Michele Pertusi est un très beau Timur nous l’avons dit et Ermonella Jaho à la voix menue, haut perchée et presque diaphane par instant, nous offre son immense sensibilité, la dentelle parfois ténue de son timbre lui aussi reconnaissable entre mille, et la beauté de son chant toujours juste et très bien incarné. Sa fragilité et sa détermination tout à la fois s’entendent dans cette incarnation de son plus bel air, celui de sa mort à l’acte 3, son Tanto amore, segreto… Tu, che di gel sei cinta. A pleurer. Et comme l’ensemble de la distribution est soignée, nous avons également un très truculent et expressif Ping chanté par le baryton Mattia Olivieri, qui domine la succession d’airs du début de l’acte 2 donnant la figure contestataire d’un empire qui parait pourtant si lisse et si unanimement totalitaire. Et même les rôles très secondaires, comme ceux de Pang et Pong (Gregory Bonfatti et Siyabonga Maqungo), sont assurés par de bons chanteurs, voire des stars comme Michael Spyres pour les quatre répliques tremblotantes du vieux Altoum qu’il exécute fort bien ! Quel luxe ! 
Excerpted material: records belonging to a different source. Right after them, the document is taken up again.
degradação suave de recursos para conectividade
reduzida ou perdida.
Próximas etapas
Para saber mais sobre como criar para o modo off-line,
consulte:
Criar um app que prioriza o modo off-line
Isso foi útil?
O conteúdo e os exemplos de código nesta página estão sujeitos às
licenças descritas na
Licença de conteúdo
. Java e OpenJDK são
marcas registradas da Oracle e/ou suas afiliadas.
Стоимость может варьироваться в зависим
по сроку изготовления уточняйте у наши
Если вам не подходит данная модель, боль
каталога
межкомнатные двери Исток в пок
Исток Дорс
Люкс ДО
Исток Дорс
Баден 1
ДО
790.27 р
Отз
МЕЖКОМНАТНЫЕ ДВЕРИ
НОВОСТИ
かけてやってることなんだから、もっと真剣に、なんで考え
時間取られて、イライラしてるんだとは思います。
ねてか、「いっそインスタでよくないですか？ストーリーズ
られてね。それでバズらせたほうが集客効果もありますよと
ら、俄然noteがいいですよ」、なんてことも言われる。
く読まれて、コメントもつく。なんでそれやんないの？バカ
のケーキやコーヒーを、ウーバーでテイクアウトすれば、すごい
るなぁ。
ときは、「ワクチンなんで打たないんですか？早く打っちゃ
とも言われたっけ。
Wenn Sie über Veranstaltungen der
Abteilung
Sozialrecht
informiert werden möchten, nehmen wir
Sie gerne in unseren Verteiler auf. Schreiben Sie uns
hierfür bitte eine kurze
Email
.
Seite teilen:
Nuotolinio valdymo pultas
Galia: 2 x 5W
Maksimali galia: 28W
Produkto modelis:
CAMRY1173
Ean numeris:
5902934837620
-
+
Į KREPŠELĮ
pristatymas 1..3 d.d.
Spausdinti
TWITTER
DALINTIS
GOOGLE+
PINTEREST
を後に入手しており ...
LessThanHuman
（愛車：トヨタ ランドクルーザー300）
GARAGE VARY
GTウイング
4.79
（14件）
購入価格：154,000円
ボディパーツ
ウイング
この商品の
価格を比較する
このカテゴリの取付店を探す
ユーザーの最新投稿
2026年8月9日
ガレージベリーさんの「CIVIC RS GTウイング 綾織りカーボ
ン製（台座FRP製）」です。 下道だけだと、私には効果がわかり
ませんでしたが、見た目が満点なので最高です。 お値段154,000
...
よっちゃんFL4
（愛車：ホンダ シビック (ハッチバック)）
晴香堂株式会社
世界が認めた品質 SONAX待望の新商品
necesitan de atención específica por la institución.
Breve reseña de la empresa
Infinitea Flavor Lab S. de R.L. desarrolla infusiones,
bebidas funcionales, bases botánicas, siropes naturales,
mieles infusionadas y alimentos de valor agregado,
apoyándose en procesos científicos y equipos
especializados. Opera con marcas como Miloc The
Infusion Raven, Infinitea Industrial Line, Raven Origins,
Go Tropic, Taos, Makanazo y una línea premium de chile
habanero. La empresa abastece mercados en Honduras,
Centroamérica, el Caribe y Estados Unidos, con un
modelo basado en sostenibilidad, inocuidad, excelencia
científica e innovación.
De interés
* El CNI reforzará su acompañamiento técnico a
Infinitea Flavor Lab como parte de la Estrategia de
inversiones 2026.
Cette intégrale est la bienvenue tant elle rappelle que l’opéra est un art vivant, de son temps, et que le renouveau d’une œuvre se mesure aussi à sa capacité à donner l’occasion à de nouveaux interprètes de transmettre avec talent, des lectures nouvelles et rajeunies de personnages qui ne sauraient se réduire à l’héroïsme de quelques airs si souvent entendus qu’ils ont perdu de leur substance et encore moins à quelques stéréotypes d'une autre époque.

Là nous avons une nouvelle histoire de la Princesse de glace, qui nous touche profondément par son humanité. Alors merci à toutes et tous d’avoir accepté cette aventure, d’autant plus complexe que les heures passées alors en studio pour obtenir une telle perfection, l’étaient dans les conditions complexes imposées par le COVID.

Une intégrale qui entre à son tour dans la légende, en attendant la prochaine, puisque Antonio Pappano a laissé entrouverte la porte d’une future Fanciulla del West


Turandot

Giacomo Puccini (final complet de Franco Alfano)

 

Antonio Pappano, direction musicale

Sondra Radvanovsky, Turandot, Soprano 

Ermonela Jaho, Liù, Soprano

Jonas Kaufmann, Calaf, Tenor 

Francesco Toma, Prince of Persia, Tenor 

Gregory Bonfatti, Pang, Tenor 

Mattia Olivieri, Ping, Baritone

Siyabonga Maqungo, Pong, Tenor 

Michael Mofidian, Mandarin, Baritone 

Michael Spyres, Altoum, Tenor 

Michele Pertusi, Timur, Bass 

Santa Cecilia Academy Chorus, Rome 

Santa Cecilia Academy Orchestra, Rome 

 

Label: Warner Classics

Sortie : 10/03/2023

Enregistré dans les studios de la Santa Cécilia début 2022.